I take another deep breath. “Yeah?”

“Want to talk?”

I nod. “Where?”

“The clubhouse . . .”

I follow him, out through a door onto the concrete balcony at the back of the New Annexe that leads to the external fire escape. We call it the clubhouse in jest: it’s where the smokers hang out, exposed to the elements. There’s a sand bucket half-submerged in scorched fag-ends sitting by the door. I wait while Andy lights up. His fingers are shaking slightly, I see. He’s skinny, tall, about five years older than me. Four grades higher, too, managing the head-office side of various ops that it’s not sensible to ask about. Wears a suit, watches the world from behind a slightly sniffy air of academic amusement, as if nothing really matters very much. But his detachment is gone now, blown away like a shred of smoke on the wind.

“What do you make of it?” he asks, bluntly.

I look at his cigarette, for a moment wishing I smoked. “It’s not looking good. As signs of the apocalypse go, the last office Christmas party ever is a bit of a red flag.”

Andy hides a cough with his fist. “I sincerely hope not.”

“What’s Kringle’s track record?” I ask. “Surely he’s been pulling rabbits out of hats long enough we can run a Bayesian analysis and see how well he . . .” I trail off, seeing Andy’s expression.

“He’s one of the best precognitives we’ve ever had, so I’m told.
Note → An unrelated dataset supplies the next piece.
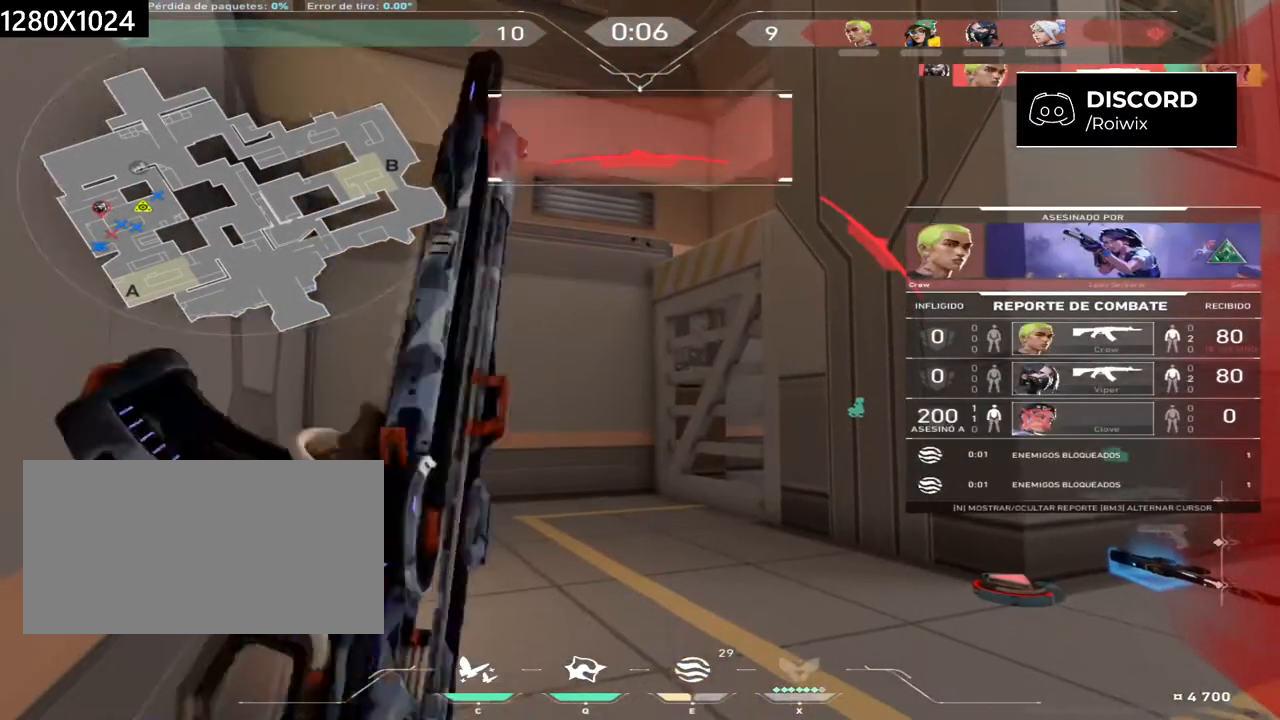
{"keys": [], "mouse": [], "events": [[67, "mouse_right", "up"], [367, "mouse_right", "down"], [467, "mouse_right", "up"]]}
And what he’s saying backs up Dr. Mike’s revised time frame for CASE NIGHTMARE GREEN.” (The end of the world, when—in the words of the mad seer—
the stars come right
. It’s actually a seventy-year long window during which the power of magic multiplies monstrously, and alien horrors from the dark ages before the big bang become accessible to any crack-brained preacher with a yen to talk to the devil. We thought we had a few years’ grace: according to Dr. Mike our calculations are wrong, and the window began to open nine months ago.) “Something
really bad
is coming. If Kringle can’t see through to next December 24th, then, well, he probably won’t be alive then.”

“So he stares into the void, and the void stares back. Maybe
he
won’t be alive.” I’m clutching at straws. “I don’t suppose there’s any chance he’s just going to be run over by a bus?”
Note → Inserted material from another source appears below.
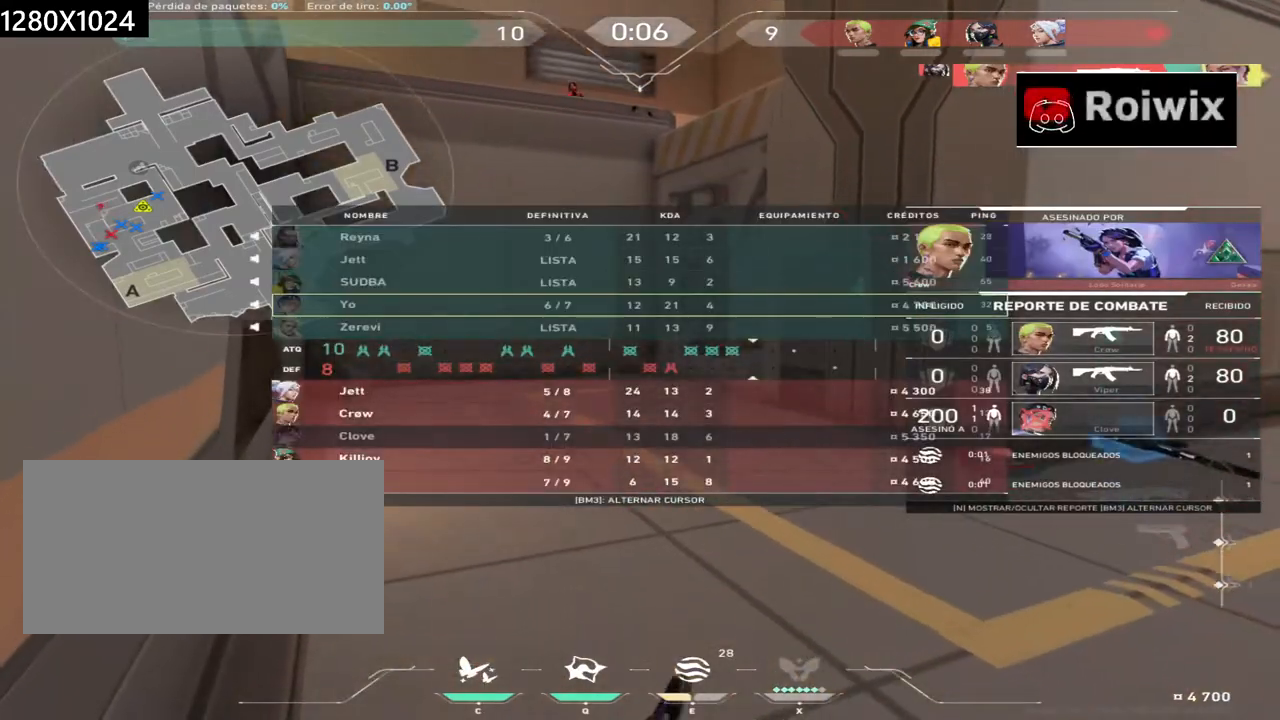
{"keys": [], "mouse": ["right"], "events": [[67, "mouse_right", "down"], [400, "mouse_right", "up"], [500, "mouse_right", "down"]]}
Andy gives me a Look, of a kind I’ve been beginning to recognize more since the business in Brookwood—infinite existential despair tempered with a goodly dose of rage against the inevitable, dammed up behind a stiff upper lip. To be fair, I’ve been handing out a fair number of them myself. “I have no idea. Frankly, it’s all a bit vague. Precog fugues aren’t deterministic, Bob: worse, they tend to disrupt whatever processes they’re predicting the outcome of. That’s why Forecasting Ops are so big on statistical analysis. If Kringle said we won’t see another Christmas party, you can bet they’ve rolled the dice more than the bare minimum to fit the confidence interval.”